After living with asthma and struggling with breathing issues she attributes to her pregnancy, Molly Sherman said her lungs have taken the brunt of her illness. She doesn’t have a fever, though, she said, she’s been on ibuprofen due to her surgery.

Sherman said her husband went to the emergency room on Sunday with a fever over 100 degrees and tested positive for the coronavirus. She, her parents, her daughter and eldest son were tested Tuesday. Sherman said her little girl and their 20-year-old son were negative, though she the test may have been wrong in her daughter’s case.

Though he doesn’t have a fever, Sherman said, it’s obvious her newborn “doesn’t feel good.”

“He just wants to nurse 24-7 and he’s just grumpy,” she said.

The Shermans were vigilant about social distancing and sanitizing before she gave birth. Her parents were the only two outsiders allowed in their bubble because she and her husband, who works for Redwood National and State Parks, needed child care. Eric would take off his shoes and go straight to the shower when he was working, though it’s been weeks since he’s been at his office, Molly Sherman said.

She said she even hired a personal grocery shopper.

“She delivers the food and then we disinfect it — literally wipe down every single package,” Molly Sherman said. “We wash fruits and vegetables in hot water and mild soap. Every box, every package, everything that shows up gets wiped down with Clorox before it comes in.”

Now their entire household, including their 5-year-old daughter and 20-year-old son, are in quarantine.

Sund said she ordered the test for Molly Sherman and her baby after Eric tested positive. She said she was planning an update for her staff at Redwood Medical, discussing the recent increase in positive cases and reminding them of the new drive-through testing site available at Del Norte High School.

Sund said she had seen a handful of patients at the office, but was offering her services through telemedicine primarily. After seeing Luke in the office for a checkup and then finding out his father was positive for COVID-19, Sund said, Redwood Medical is closed down entirely.

“Obviously our office has been exposed,” she said, adding that though her staff and patients wear masks, they don’t have access to full personal protective equipment. “We don’t want to see anybody physically in the office for at least two weeks after that exposure of the two parents and the baby. We also notified a small handful of people we saw a couple of days in the office after they were in and before we knew he was positive. We notified those patients of the unlikely but positive exposure.”

Redwood Medical staff have also been tested for COVID-19, Sund said. She said that Sherman and her baby are among only a handful of patients she sent for COVID-19 testing.

“Most of the time, people, if they’re concerned, will go into urgent care and get tested,” Sund said.

One important thing to understand from this virus, Sherman said, is that its symptoms are so varied. For her, it started with a headache that lasted for more than two days — and she doesn’t usually get headaches. Now it’s in her lungs and has caused stabbing digestive pains, she said.

In her husband, COVID-19 appeared more like a flu, Sherman said. It didn’t affect his stomach or his lungs.
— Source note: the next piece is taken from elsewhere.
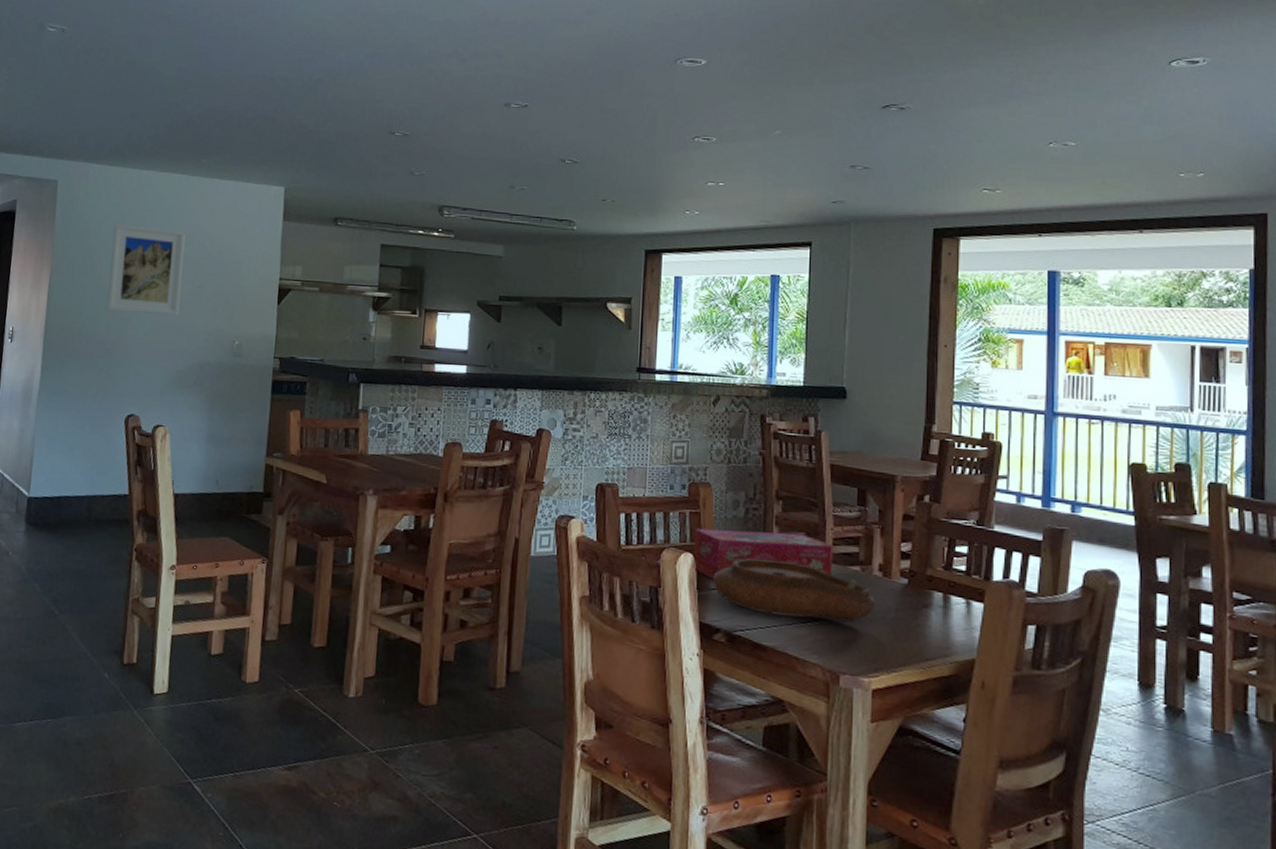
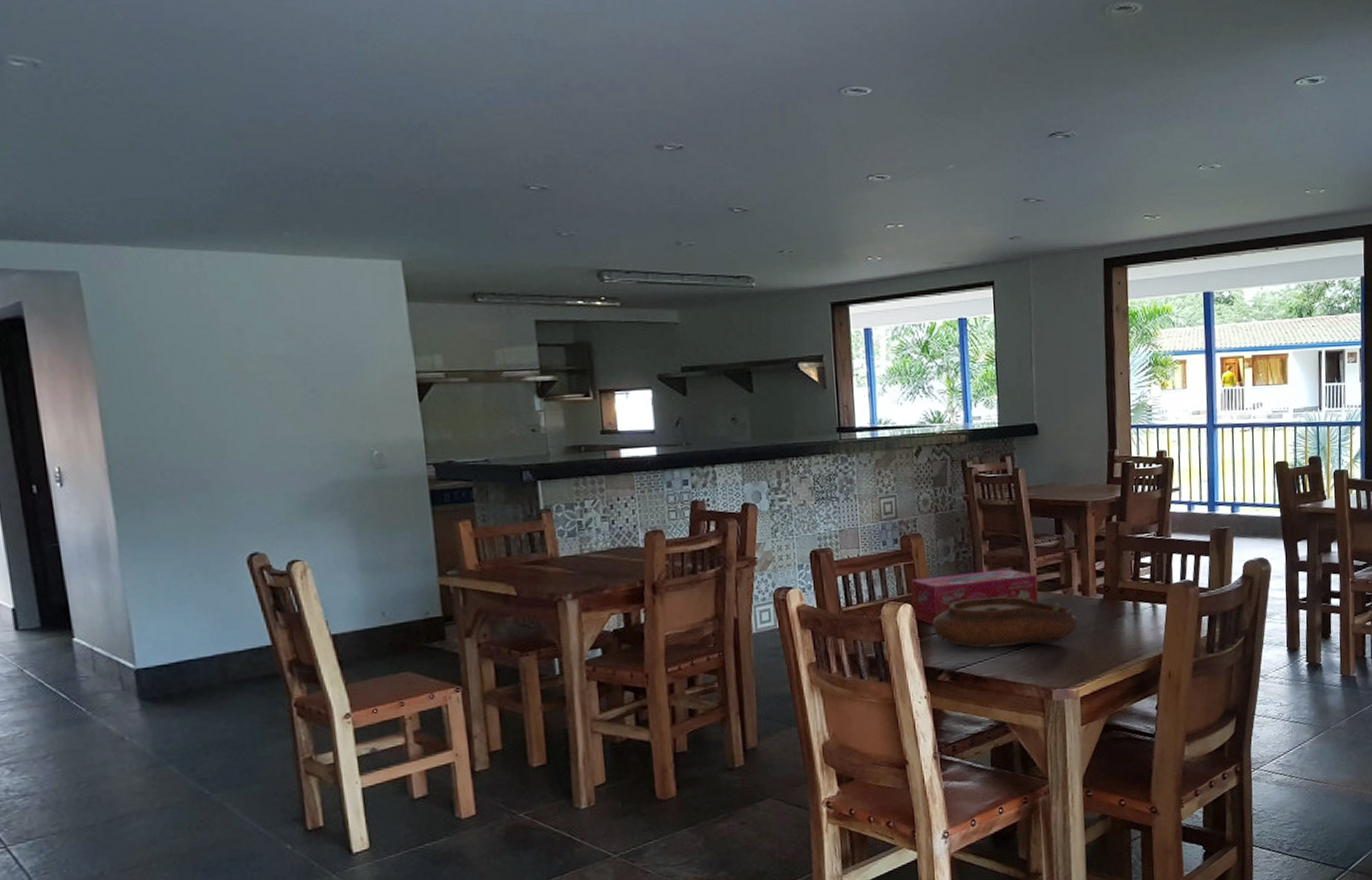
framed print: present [106,223,186,316] -> none [176,322,292,432]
Though her daughter tested positive, Sherman thinks she’s showing mild symptoms. She says it’s the same thing for her newborn.

“But that’s the thing, you don’t know how it’s going to affect you,” Sherman said. “You might have no symptoms. You might have all symptoms. You might go to the hospital and die. You don’t know and that’s exactly why it’s so scary and has to be taken seriously.”

For Sherman, living through COVID-19 is something of a relief, though she admits that’s a strange feeling. Once she and her family has recovered, she said, they’ll have some immunity, enabling her to go shopping with some degree of comfort.

Sherman will still wear a mask, though.

“If nothing else just to be a good example because that’s what we need to be doing,” she said.